今回は、「子どもの医療費無料化」をテーマとして、貧困層にとっての医療費負担の意味を考えてみたい。生活保護では医療費は原則無料だが、「自費負担を導入したい」という財務省の意向は、年々、強くなってきている。医療費に少額といえども自己負担があったり、「後で戻ってくる立て替え払い」であっても立て替えるための費用が必要であったりすることは、貧困層に何をもたらすのだろうか?

「子どもの医療費は無料」でも
医療から遠ざかる子どもたち

 今回は、多くの自治体で無料化されていることになっている子どもの医療費を通して、

「自費負担がないから、不要なはずの医療の利用が行われ、患者と家族の問題行動に歯止めがかからない」

 という都市伝説を検証してみたい。

 というのは、生活保護の医療費については、一部自費負担や償還払い(立て替え払い)の導入が長年検討されてきており、2015年6月、財務省が「一部自費負担」を導入したいという強い意向を示したからだ(参考:財政審「財政健全化計画等に関する建議」35ページ)。もしも実現されたら、何が起こるのだろうか?

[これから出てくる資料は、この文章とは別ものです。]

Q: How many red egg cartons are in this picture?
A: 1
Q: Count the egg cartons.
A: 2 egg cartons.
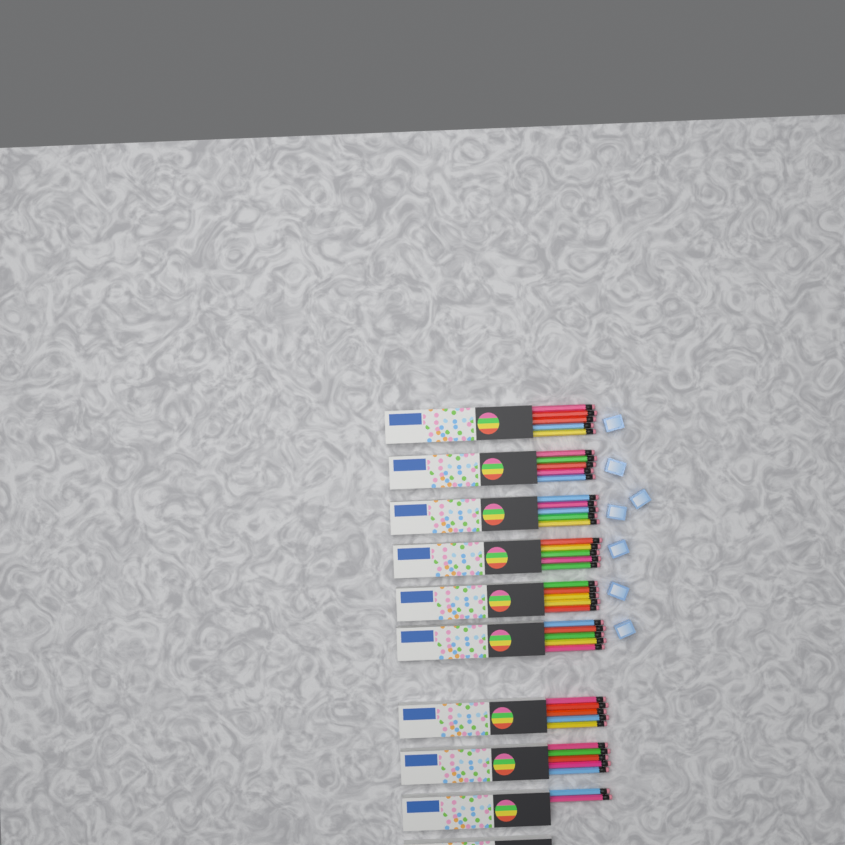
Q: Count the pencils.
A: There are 42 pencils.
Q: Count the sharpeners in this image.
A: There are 7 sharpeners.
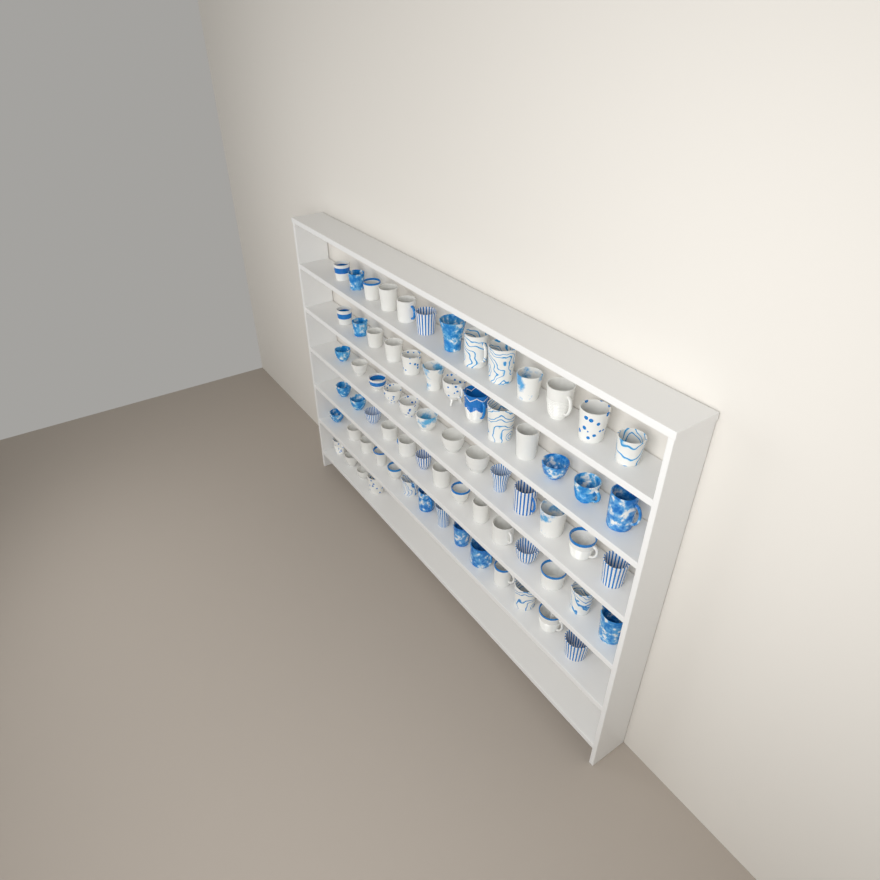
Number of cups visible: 71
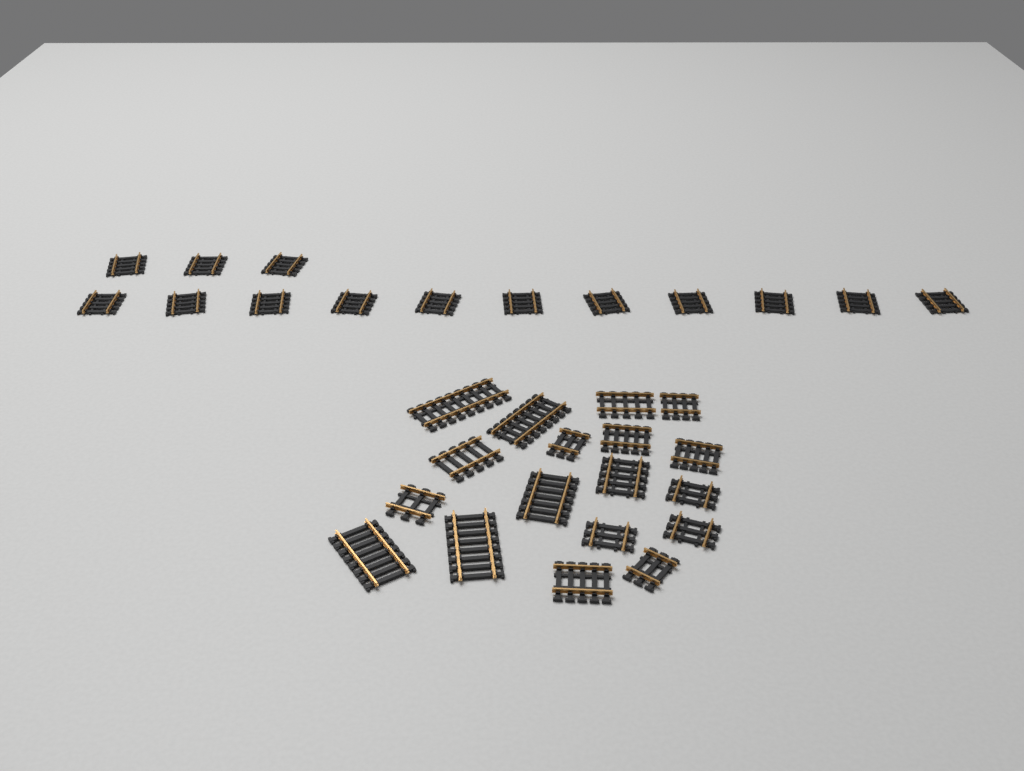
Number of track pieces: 32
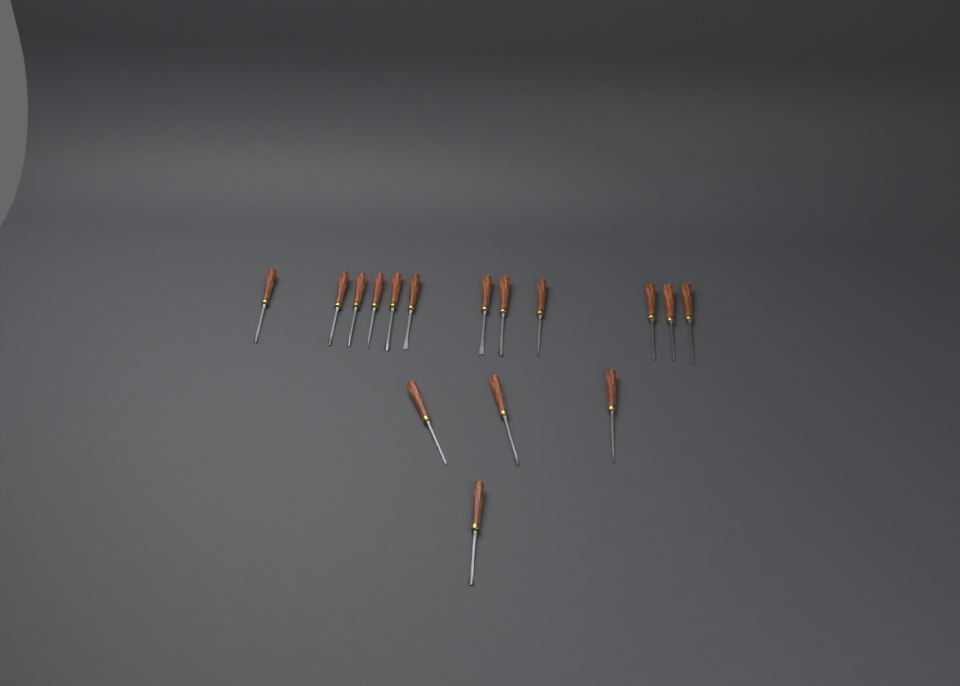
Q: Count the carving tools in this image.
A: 16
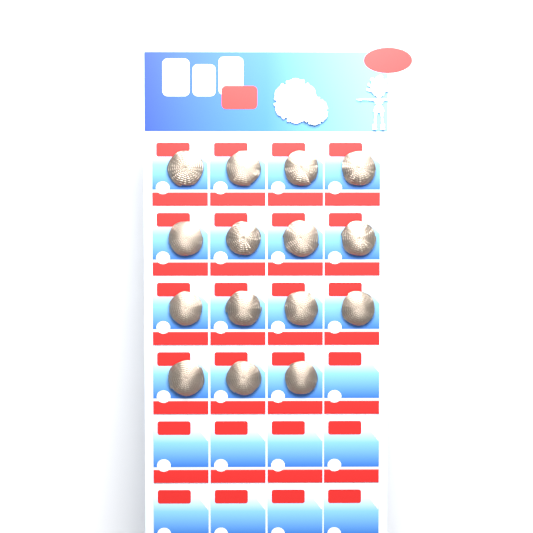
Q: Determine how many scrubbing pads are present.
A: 15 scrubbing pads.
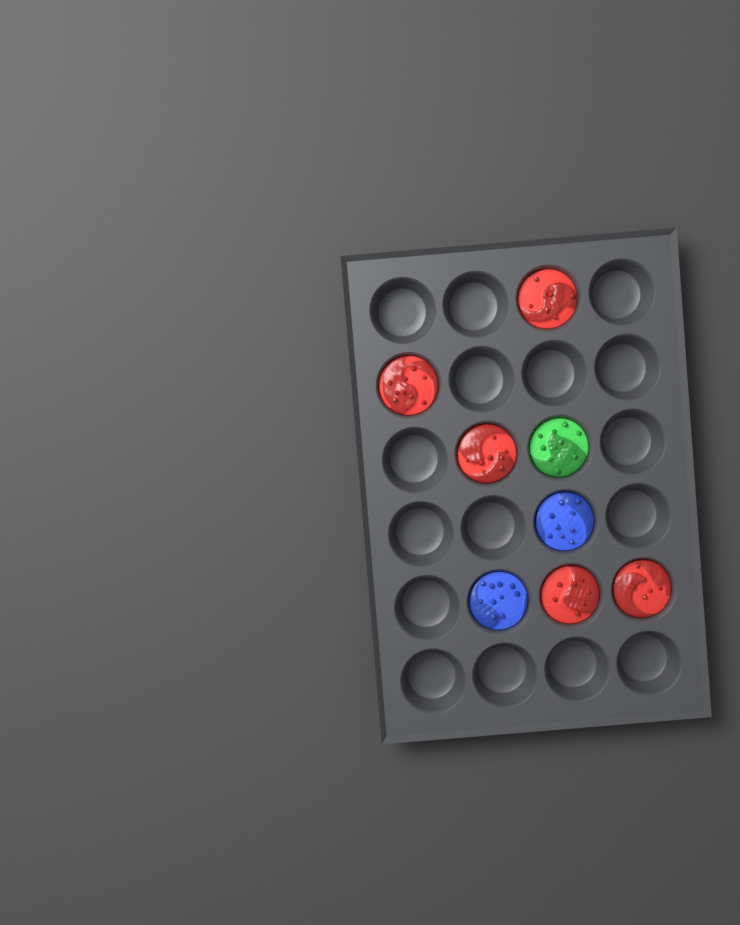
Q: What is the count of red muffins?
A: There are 5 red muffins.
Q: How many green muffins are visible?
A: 1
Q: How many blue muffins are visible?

 子どもの医療費は、大人が自分自身のために支出する医療費とは異なる側面を持っている。特に子どもが小さいうちは、医療が必要かどうかを考え受診するかしないか判断するのは、子ども本人ではなく親だからだ。自分のことなら、結果がどうあれ「自分が決めたんだから」と納得できるかもしれない。しかし、子どものに対する親としては、そんなに簡単に割り切ることができるだろうか? 「病院に行って、お医者さんに何か言われるのはイヤ」を理由として、親が必要な医療を子どもに与えないことは、「医療ネグレクト」そのものでもある。

 長野県飯田市の病院で副院長を務めている小児科医・和田浩氏(60歳)は、

「よく『子ども医療費無料化』という言い方をしますが、そもそも「無料」ではない場合も多いのです」

 と指摘する。飯田市では現在、中学生までの子どもの医療費に対する助成が行われており、「一定の負担金」を除く全額が助成される(参考:飯田市「子ども福祉医療費助成制度について」)。

「長野県では、『償還(立て替え)払い』となっています。健康保険での患者の2割(乳幼児)・3割(小中学生)の自己負担は、いったん医療機関の窓口で支払う必要があるのですが、支払った立て替え分は数カ月後に金融機関の口座に自動的に振り込まれるシステムです。『いちいち申請しなくて良い』というわけです」(和田氏)

 しかし、全額が払い戻しされるわけではない。